**Data for this exercise:**
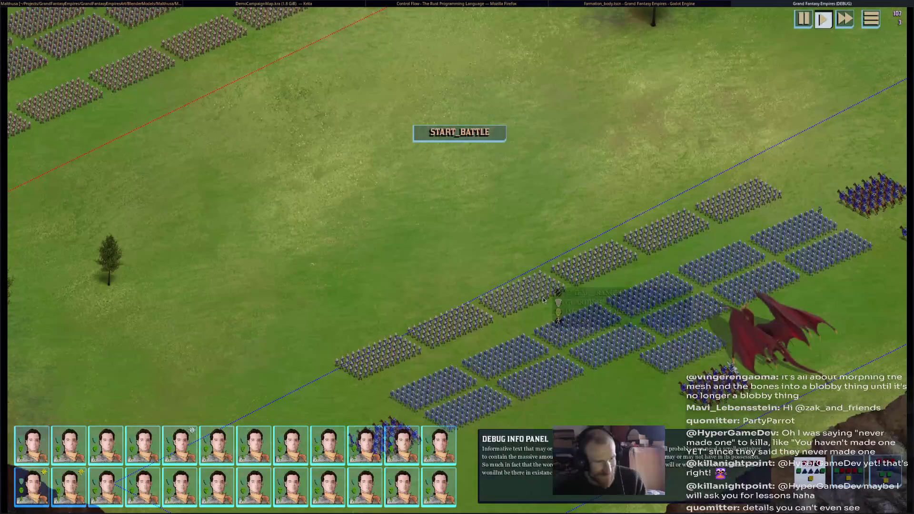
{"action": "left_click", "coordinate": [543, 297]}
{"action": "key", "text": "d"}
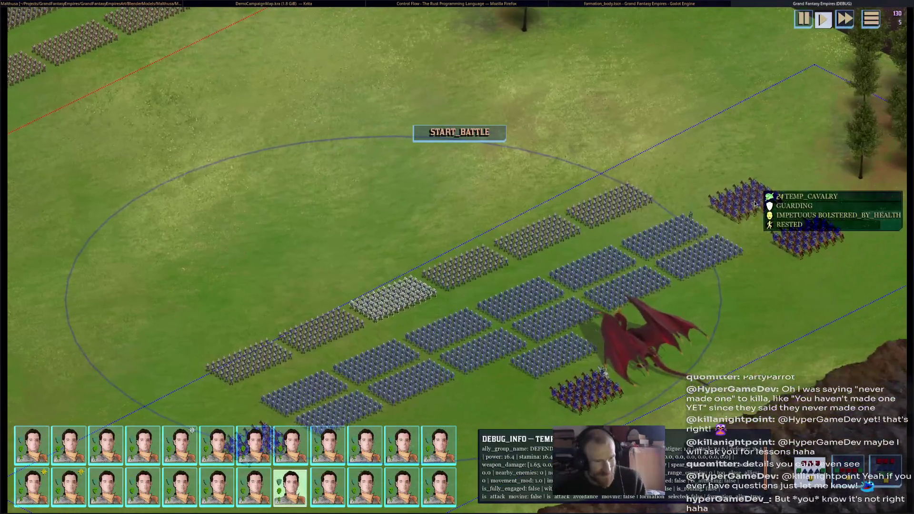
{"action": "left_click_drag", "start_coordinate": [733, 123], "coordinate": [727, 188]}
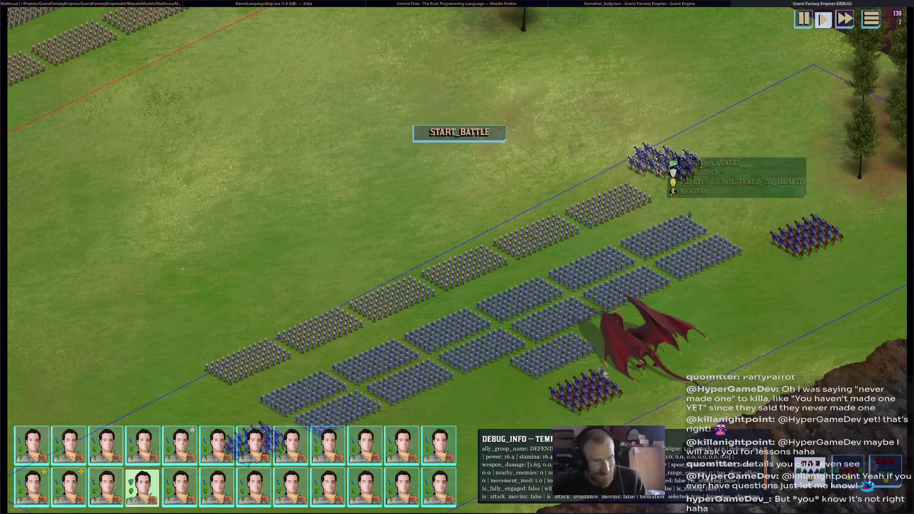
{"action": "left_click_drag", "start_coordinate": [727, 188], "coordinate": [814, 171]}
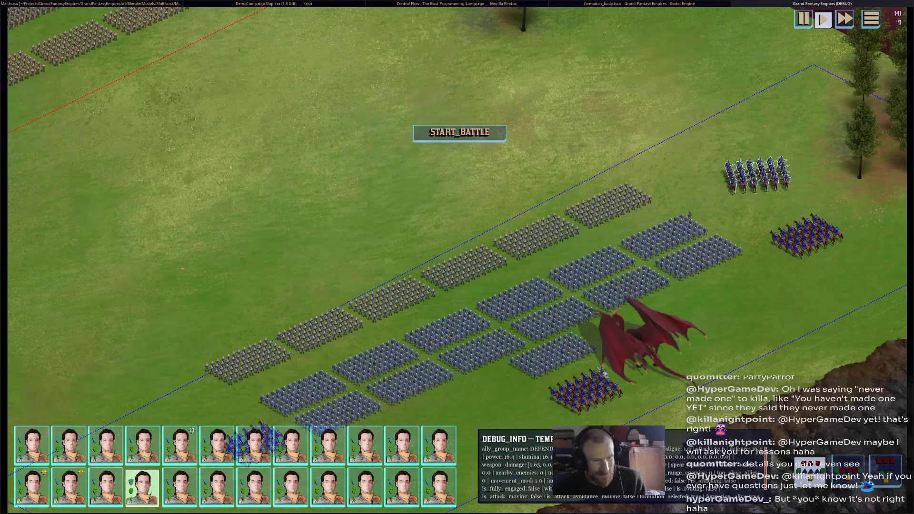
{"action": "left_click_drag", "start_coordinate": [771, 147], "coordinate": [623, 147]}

---

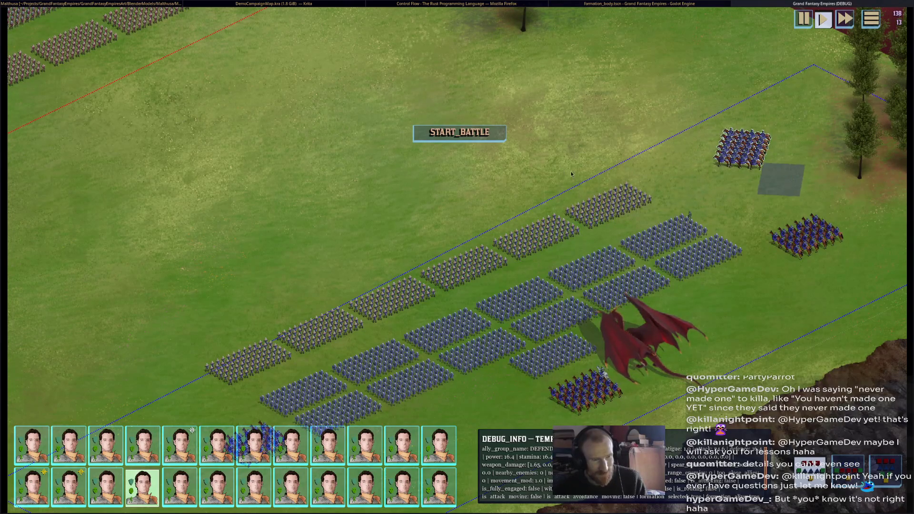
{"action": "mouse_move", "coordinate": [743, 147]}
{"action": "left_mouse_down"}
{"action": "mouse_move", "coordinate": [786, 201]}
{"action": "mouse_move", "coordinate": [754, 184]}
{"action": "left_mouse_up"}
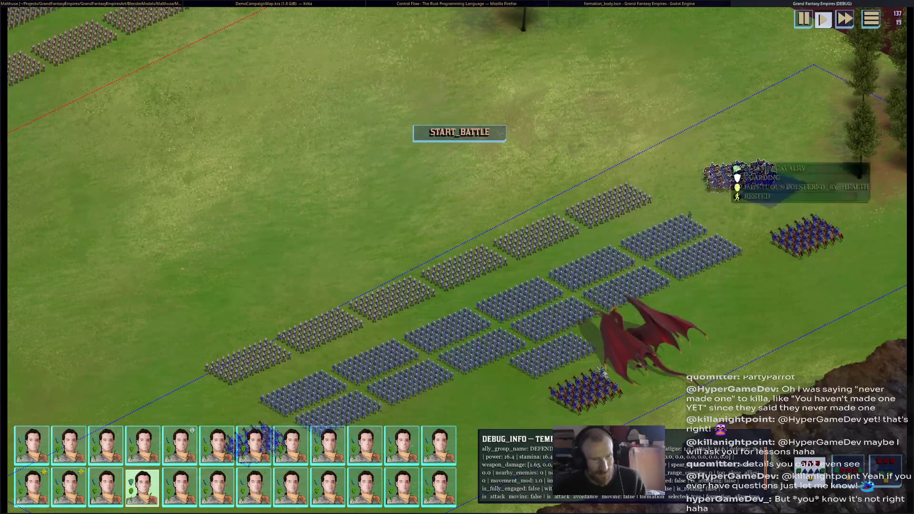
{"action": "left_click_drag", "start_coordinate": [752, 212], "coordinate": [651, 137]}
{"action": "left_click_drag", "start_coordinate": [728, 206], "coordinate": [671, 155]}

==

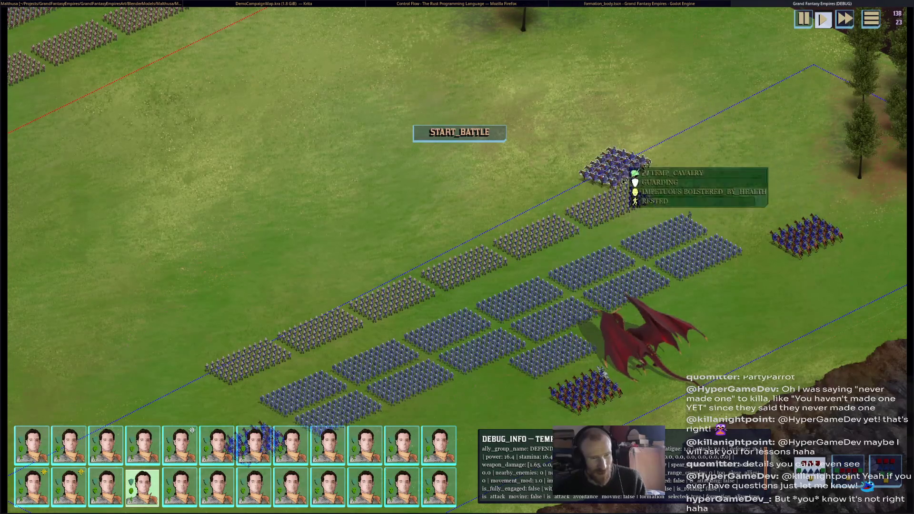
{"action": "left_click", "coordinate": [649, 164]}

**Description of the task:** A single figure is required: the number of lines in the data above in which the word "coordinate" appears.

**Output of the exercise:** 10